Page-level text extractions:
- - - - -
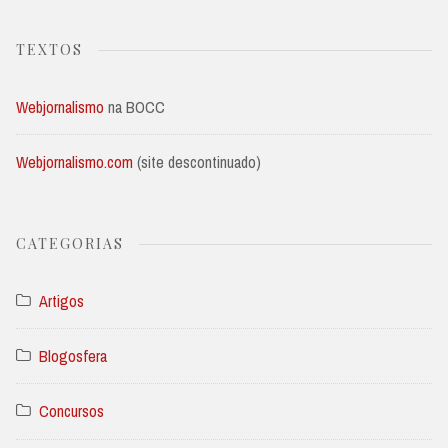
TEXTOS
Webjornalismo
na BOCC
Webjornalismo.com
(site descontinuado)
CATEGORIAS
Artigos
Blogosfera
Concursos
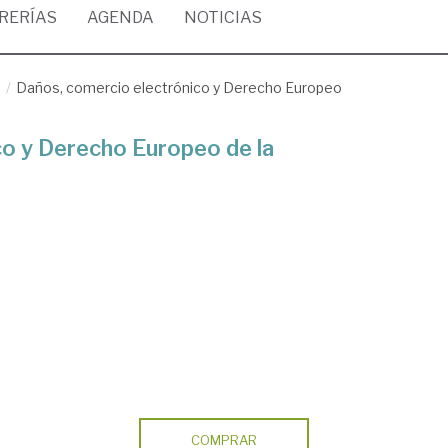
BRERÍAS
AGENDA
NOTICIAS
/
Daños, comercio electrónico y Derecho Europeo
co y Derecho Europeo de la
COMPRAR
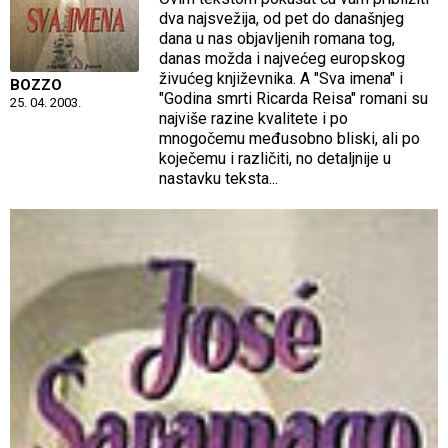
dva najsvežija, od pet do današnjeg
dana u nas objavljenih romana tog,
danas možda i najvećeg europskog
živućeg književnika. A "Sva imena" i
BOZZO
"Godina smrti Ricarda Reisa" romani su
25. 04. 2003.
najviše razine kvalitete i po
mnogočemu međusobno bliski, ali po
koječemu i različiti, no detaljnije u
nastavku teksta...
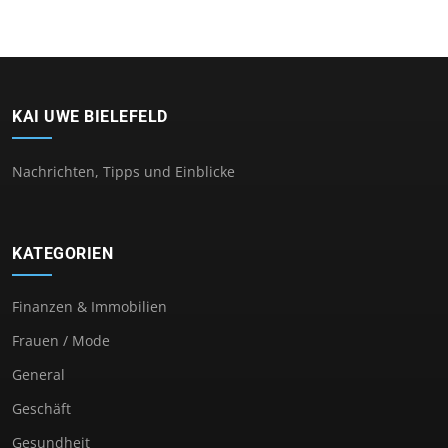
KAI UWE BIELEFELD
Nachrichten, Tipps und Einblicke
KATEGORIEN
Finanzen & Immobilien
Frauen / Mode
General
Geschäft
Gesundheit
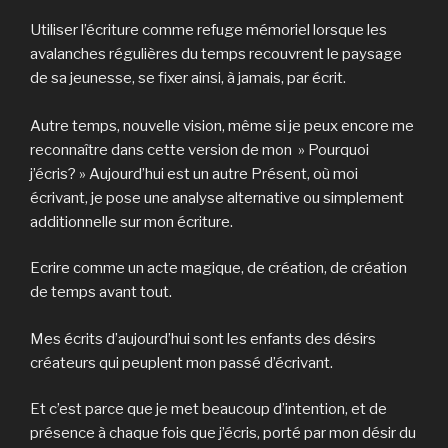
Utiliser l’écriture comme refuge mémoriel lorsque les
avalanches régulières du temps recouvrent le paysage
de sa jeunesse, se fixer ainsi, à jamais, par écrit.
Autre temps, nouvelle vision, même si je peux encore me
reconnaître dans cette version de mon » Pourquoi
j’écris? » Aujourd’hui est un autre Présent, où moi
écrivant, je pose une analyse alternative ou simplement
additionnelle sur mon écriture.
Ecrire comme un acte magique, de création, de création
de temps avant tout.
Mes écrits d’aujourd’hui sont les enfants des désirs
créateurs qui peuplent mon passé d’écrivant.
Et c’est parce que je met beaucoup d’intention, et de
présence à chaque fois que j’écris, porté par mon désir du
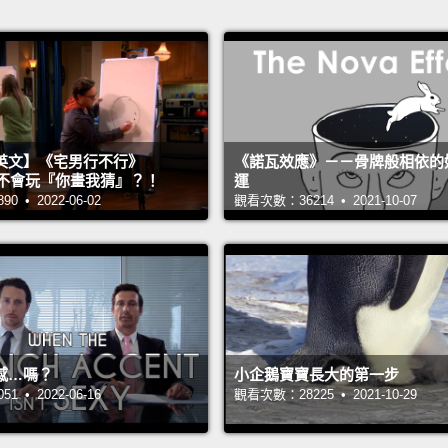
英文】《宅男行不行》
《諾瓦效應》－－骨牌般相依的
n 超不會玩『你畫我猜』？！
運
 • 2022-06-02
觀看次數：36214 • 2021-10-07
感…嗎？
小企鵝寶寶長大的第一步
 • 2022-06-16
觀看次數：28225 • 2021-10-29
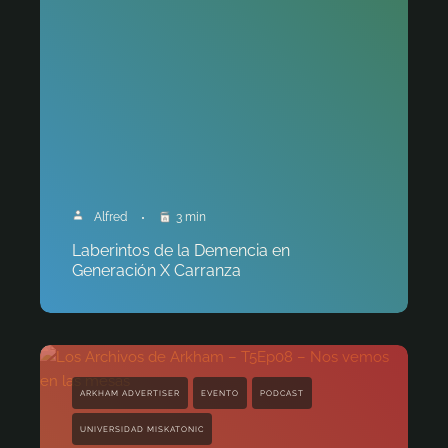
Alfred
3 min
Laberintos de la Demencia en
Generación X Carranza
ARKHAM ADVERTISER
EVENTO
PODCAST
UNIVERSIDAD MISKATONIC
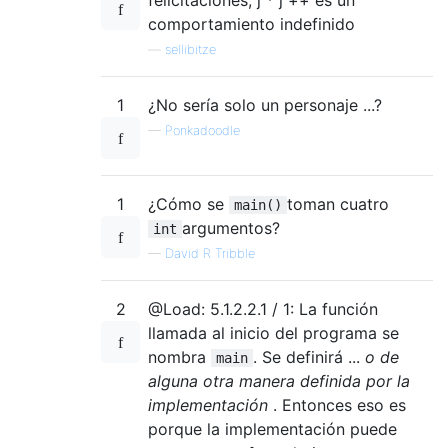
comportamiento indefinido
—
sellibitze
1
¿No sería solo un personaje ...?
—
Ponkadoodle
1
¿Cómo se
toman cuatro
main()
argumentos?
int
—
David R Tribble
2
@Load: 5.1.2.2.1 / 1: La función
llamada al inicio del programa se
nombra
. Se definirá ...
o de
main
alguna otra manera definida por la
implementación
. Entonces eso es
porque la implementación puede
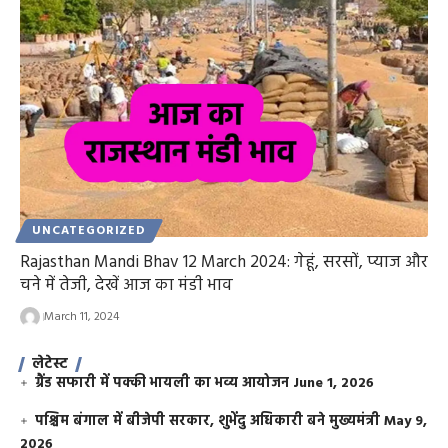
UNCATEGORIZED
Rajasthan Mandi Bhav 12 March 2024: गेहूं, सरसों, प्याज और
चने में तेजी, देखें आज का मंडी भाव
March 11, 2024
लेटेस्ट
ग्रैंड सफारी में पक्की भायली का भव्य आयोजन
June 1, 2026
पश्चिम बंगाल में बीजेपी सरकार, शुभेंदु अधिकारी बने मुख्यमंत्री
May 9,
2026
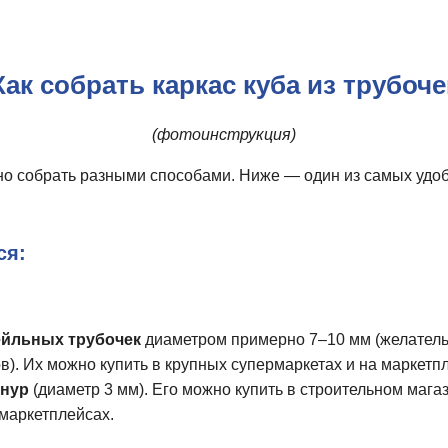
Как собрать каркас куба из трубоче
(фотоинструкция)
жно собрать разными способами. Ниже — один из самых уд
ся:
ейльных трубочек
диаметром примерно 7–10 мм (желательн
в). Их можно купить в крупных супермаркетах и на маркетп
шнур
(диаметр 3 мм). Его можно купить в строительном мага
 маркетплейсах.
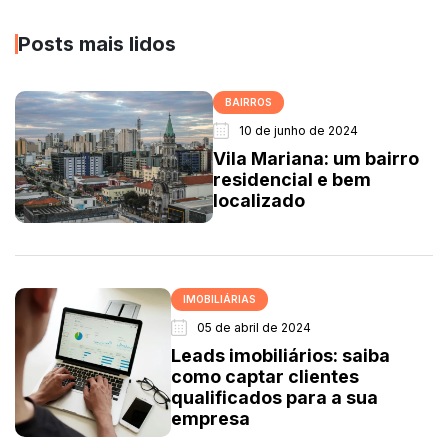
Posts mais lidos
BAIRROS
10 de junho de 2024
Vila Mariana: um bairro
residencial e bem
localizado
IMOBILIÁRIAS
05 de abril de 2024
Leads imobiliários: saiba
como captar clientes
qualificados para a sua
empresa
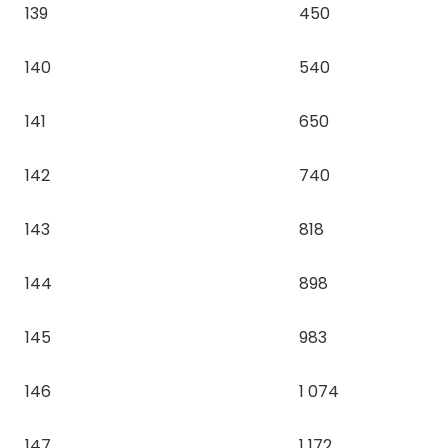
139
450
140
540
141
650
142
740
143
818
144
898
145
983
146
1 074
147
1 172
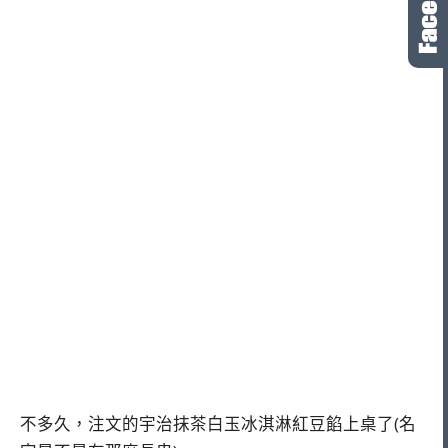
不多久，注文的宇治抹茶白玉冰淇淋紅豆餡上桌了(名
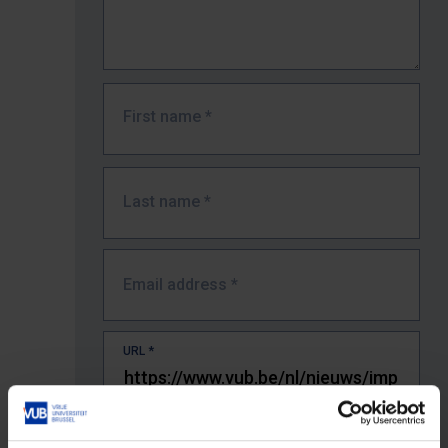
First name
*
Last name
*
Email address
*
URL
*
The full URL of the page where you encountered the error.
E.g. https://www.vub.be/nl/studeren-aan-de-vub/alle-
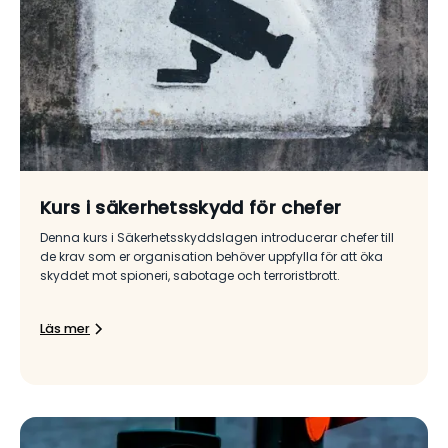
Kurs i säkerhetsskydd för chefer
Denna kurs i Säkerhetsskyddslagen introducerar chefer till
de krav som er organisation behöver uppfylla för att öka
skyddet mot spioneri, sabotage och terroristbrott.
Läs mer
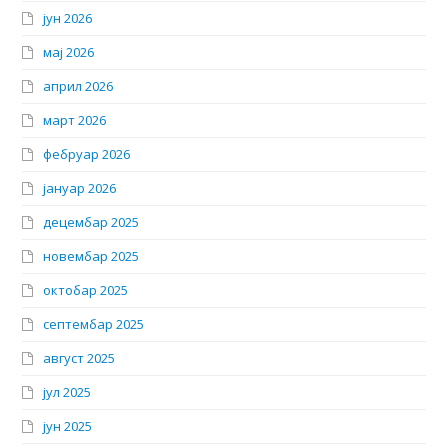
јун 2026
мај 2026
април 2026
март 2026
фебруар 2026
јануар 2026
децембар 2025
новембар 2025
октобар 2025
септембар 2025
август 2025
јул 2025
јун 2025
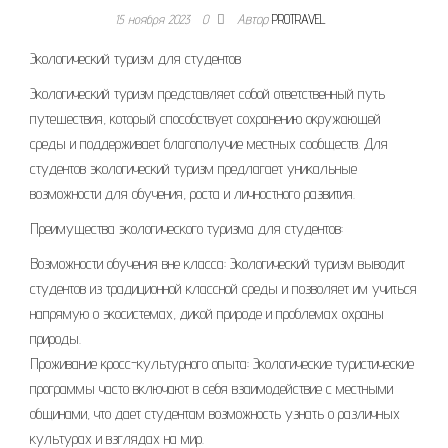
15 ноября 2023
0
Автор
PROTRAVEL
Экологический туризм для студентов
Экологический туризм представляет собой ответственный путь
путешествия, который способствует сохранению окружающей
среды и поддерживает благополучие местных сообществ. Для
студентов экологический туризм предлагает уникальные
возможности для обучения, роста и личностного развития.
Преимущества экологического туризма для студентов:
Возможности обучения вне класса: Экологический туризм выводит
студентов из традиционной классной среды и позволяет им учиться
напрямую о экосистемах, дикой природе и проблемах охраны
природы.
Проживание кросс-культурного опыта: Экологические туристические
программы часто включают в себя взаимодействие с местными
общинами, что дает студентам возможность узнать о различных
культурах и взглядах на мир.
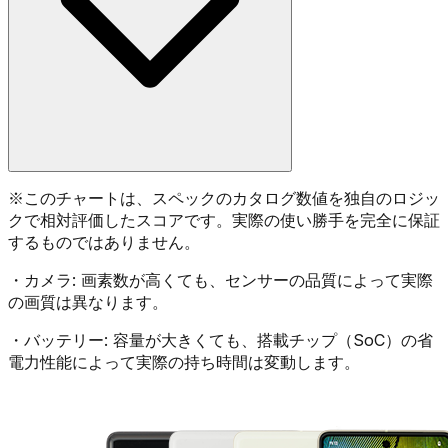
※
このチャートは、スペックのカタログ数値を独自のロジッ
クで相対評価したスコアです。実際の使い勝手を完全に保証
するものではありません。
・
カメラ:
画素数が高くても、センサーの品質によって実際
の画質は異なります。
・
バッテリー:
容量が大きくても、搭載チップ（SoC）の省
電力性能によって実際の持ち時間は変動します。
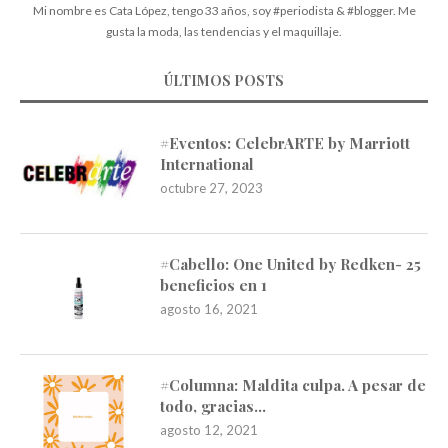
Mi nombre es Cata López, tengo 33 años, soy #periodista & #blogger. Me
gusta la moda, las tendencias y el maquillaje.
ÚLTIMOS POSTS
#Eventos: CelebrARTE by Marriott
International
octubre 27, 2023
#Cabello: One United by Redken- 25
beneficios en 1
agosto 16, 2021
#Columna: Maldita culpa. A pesar de
todo, gracias…
agosto 12, 2021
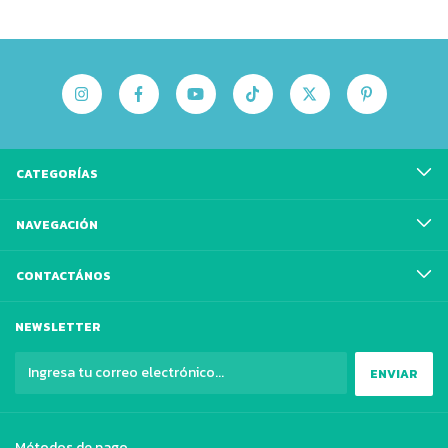
CATEGORÍAS
NAVEGACIÓN
CONTACTÁNOS
NEWSLETTER
Métodos de pago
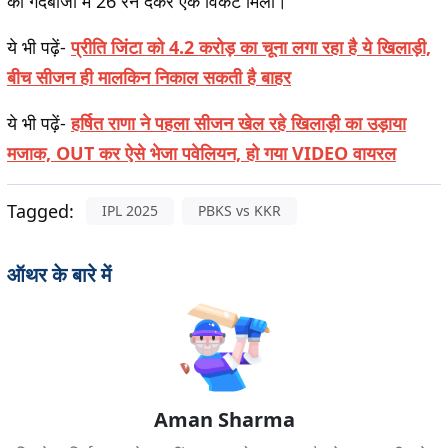
की गेंदबाजी में 26 रन देकर एक विकेट मिला।
ये भी पढ़ें-
प्रीति जिंटा को 4.2 करोड़ का चूना लगा रहा है ये खिलाड़ी,
बीच सीजन ही मालकिन निकाल सकती है बाहर
ये भी पढ़ें-
हर्षित राणा ने पहला सीजन खेल रहे खिलाड़ी का उड़ाया
मजाक, OUT कर ऐसे भेजा पवेलियन, हो गया VIDEO वायरल
Tagged:
IPL 2025
PBKS vs KKR
ऑथर के बारे में
Aman Sharma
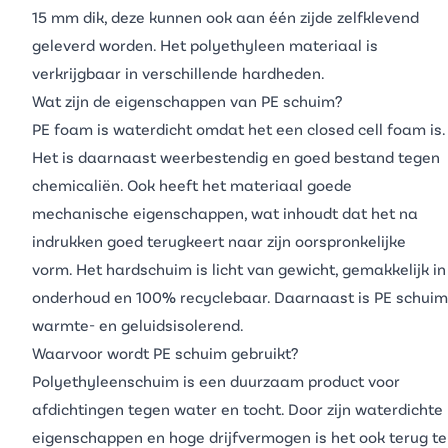
15 mm dik, deze kunnen ook aan één zijde zelfklevend
geleverd worden. Het
polyethyleen
materiaal is
verkrijgbaar in verschillende hardheden.
Wat zijn de eigenschappen van PE schuim?
PE foam is waterdicht omdat het een
closed cell foam
is.
Het is daarnaast weerbestendig en goed bestand tegen
chemicaliën. Ook heeft het materiaal goede
mechanische eigenschappen, wat inhoudt dat het na
indrukken goed terugkeert naar zijn oorspronkelijke
vorm. Het
hardschuim
is licht van gewicht, gemakkelijk in
onderhoud en 100% recyclebaar. Daarnaast is PE schuim
warmte- en geluidsisolerend.
Waarvoor wordt PE schuim gebruikt?
Polyethyleenschuim is een duurzaam product voor
afdichtingen tegen water en tocht. Door zijn waterdichte
eigenschappen en hoge drijfvermogen is het ook terug te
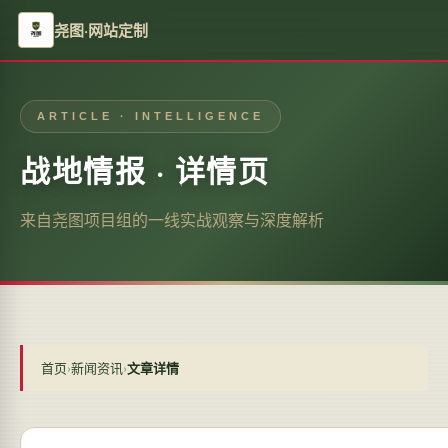
尧图·网站定制
ARTICLE · INTELLIGENCE
战地情报 · 详情页
来自尧图项目组的一线实战观察与深度解析
首页
›
新闻资讯
›
文章详情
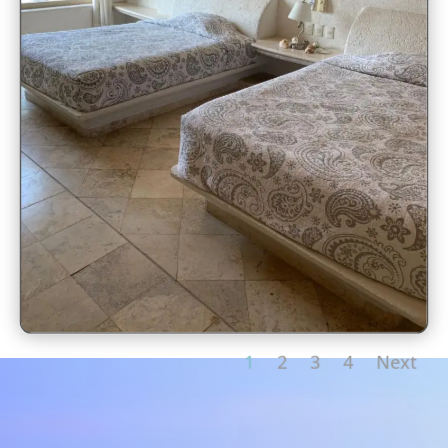
1
2
3
4
Next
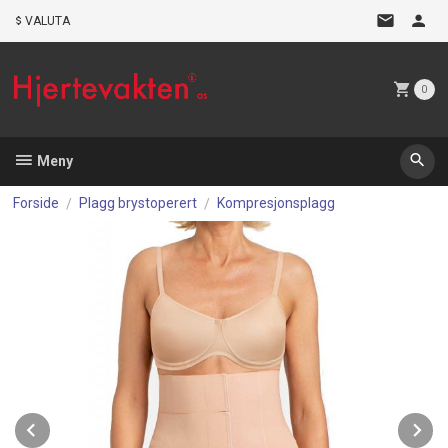
Gå
VALUTA
til
innholdet
0
Meny
Forside
Plagg brystoperert
Kompresjonsplagg
Prev
N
- - - - -
**Directive**: In the records above, locate every line with the string "eigenschappen" and copy it.

**Result of the task**:
Wat zijn de eigenschappen van PE schuim?
mechanische eigenschappen, wat inhoudt dat het na
eigenschappen en hoge drijfvermogen is het ook terug te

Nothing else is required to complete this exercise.